[About this exercise] Among the lines of the entries below, count those containing the word "Profile" and answer with the number only.

[Data excerpts]
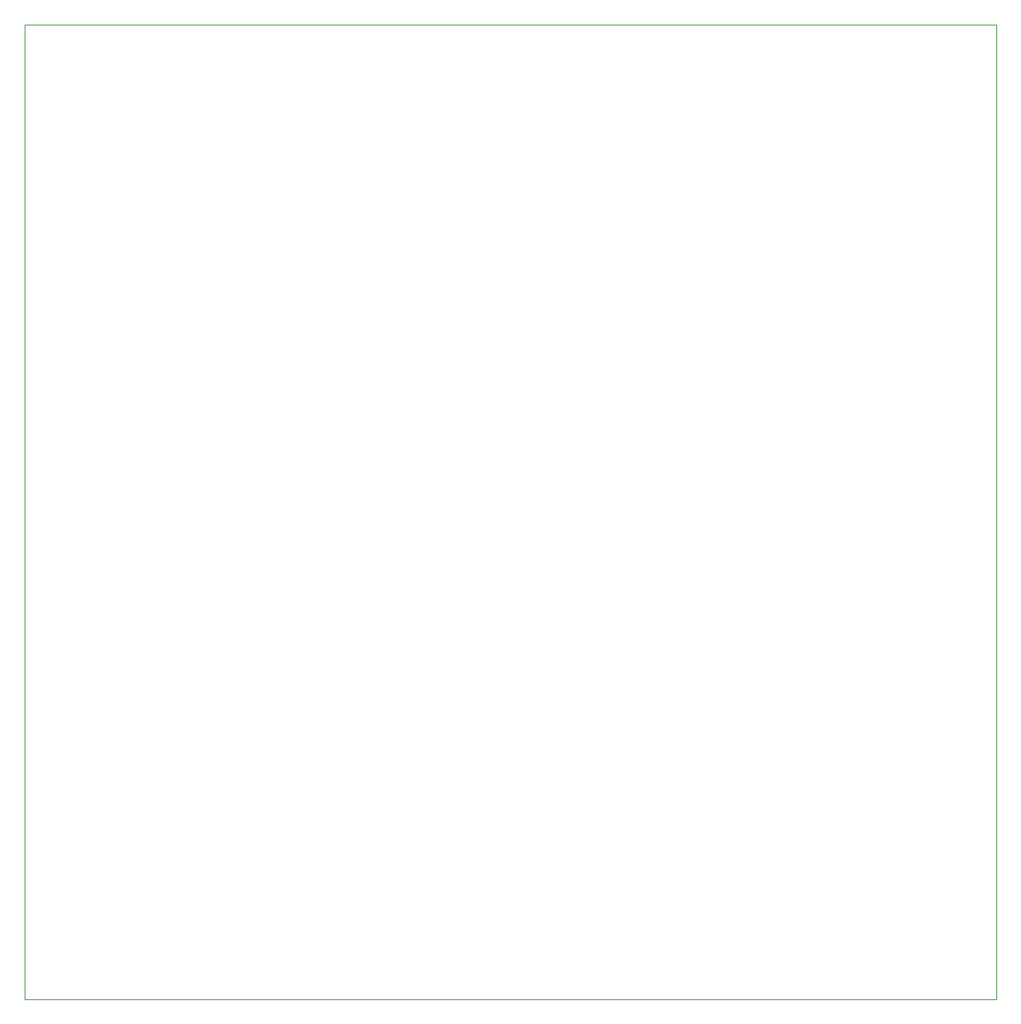
<source format=gbr>
%TF.GenerationSoftware,KiCad,Pcbnew,(6.0.7)*%
%TF.CreationDate,2022-10-24T13:35:24+01:00*%
%TF.ProjectId,Interface,496e7465-7266-4616-9365-2e6b69636164,rev?*%
%TF.SameCoordinates,Original*%
%TF.FileFunction,Profile,NP*%
%FSLAX46Y46*%
G04 Gerber Fmt 4.6, Leading zero omitted, Abs format (unit mm)*
G04 Created by KiCad (PCBNEW (6.0.7)) date 2022-10-24 13:35:24*
%MOMM*%
%LPD*%
G01*
G04 APERTURE LIST*
%TA.AperFunction,Profile*%
%ADD10C,0.100000*%
%TD*%
G04 APERTURE END LIST*
D10*
X12000000Y-12000000D02*
X118750000Y-12000000D01*
X118750000Y-12000000D02*
X118750000Y-119000000D01*
X118750000Y-119000000D02*
X12000000Y-119000000D01*
X12000000Y-119000000D02*
X12000000Y-12000000D01*
M02*

</source>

[Answer] 2